MIS VECINOS
Tenía mi espacio. El carpintero acomodó la madera y el aroma en el lugar que había sido un mes antes el refugio de los murciélagos. El veteado de la madera a la luz de las lámparas parecía tener vida. Tres espacios, el consultorio, el área de observación y atrás un desayunador, un catre y una cocina que daba a un minúsculo jardín. Era mi cueva. Zoila, delgada, eficiente, se encargaba de mantener limpio el local y era depositaria del café y los totopos. Neme, un niño de diez años era el recadero y cuando no estaba Zoila podía traducir con facilidad.
Tenía un radio de frecuencia modulada. — Actualmente esto es común— con interferencia escuchaba algunas estaciones del Distrito federal, pero si colocaba un alambre, mejoraba la claridad.

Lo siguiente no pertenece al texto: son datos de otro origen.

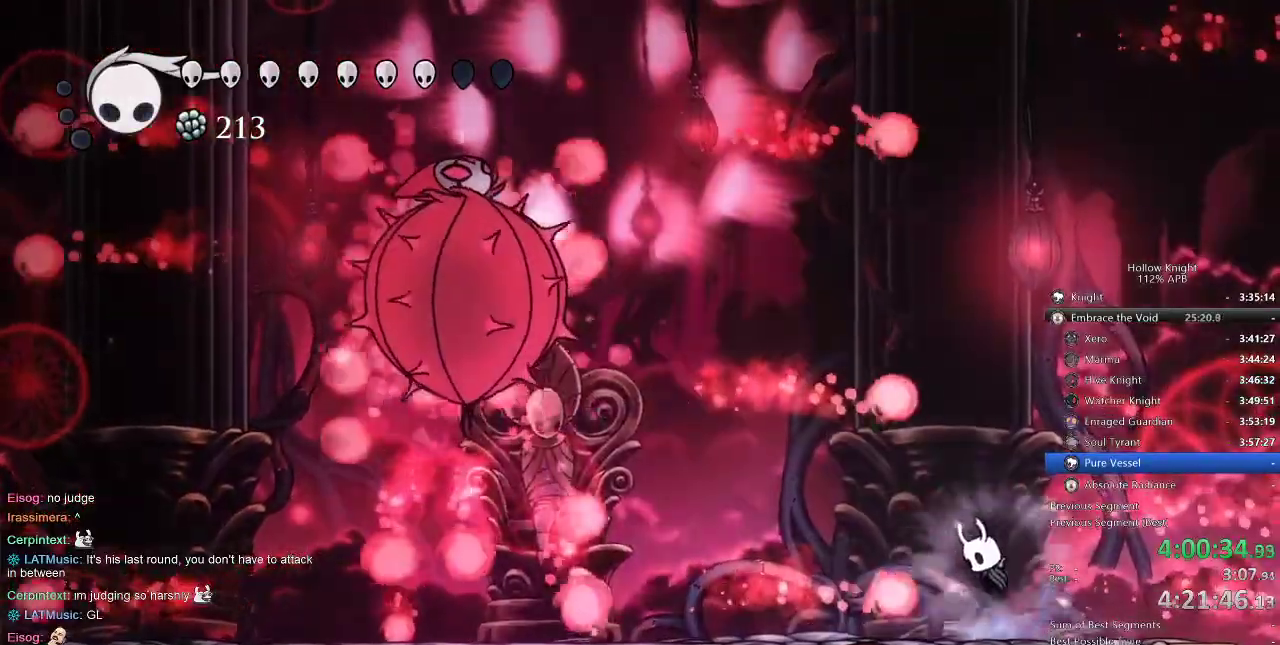
{"keys": ["jump", "nail", "right"], "events": [[117, "jump", "up"], [250, "left", "up"], [300, "right", "down"], [484, "jump", "down"]]}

Distraído no percaté que atrás de mí estaba el papá de Neme a quien conocía sólo de vista.
— ¿Qué hace?
— Tratando de que el radio suene mejor.
— Ese alambre no le servirá de mucho. Espéreme.
En diez minutos trajo un cable delgado de cobre, lo situó de lado a lado en lo más alto de la casa y con otro conectó al radio y se hizo el milagro, tenía música de toda, llegaban las estaciones como si las tuviese al lado mío. Tuve la dicha de escuchar a los grandes músicos, las orquestas y de vez en cuando a mis oídos llegaba un tango de Gardel. Por qué se escuchaba tan bien, no lo sé, las ondas son así.
Lillo se dedicaba a sacar tabla, es decir su oficio era aserrador. Pero antes de talar un árbol, pedía perdón y sembraba, siempre sembraba.
Doña Candi, era esposa de un vaquero. El vaquero sabía de vacas, de hacer hijos. Doña Candi tenía como oficio ser mamá. El vaquero era como muchos varones, gustaba de la cerveza y de gastar lo poco que ganaba en otras mujeres. Doña candí, hacia todo lo posible por sostener a la prole. No, nada de pegarles a los hijos, anteponía su amor hacia ellos antes que los maltratos del vaquero. Qué quién me lo decía, nadie, sólo la veía trasteando frente a mi consultorio y lavando ropa ajena y cargando a sus pequeños. Nadie me decía nada, sólo de vez en cuando ella se acercaba a darme de lo poco que tenía: un café una enchilada. Le veía la cara, su andar, su silencio y sabía entonces que esa mujer no estaba para odiar a nadie. Amaba a sus hijos por encima de toda pobreza.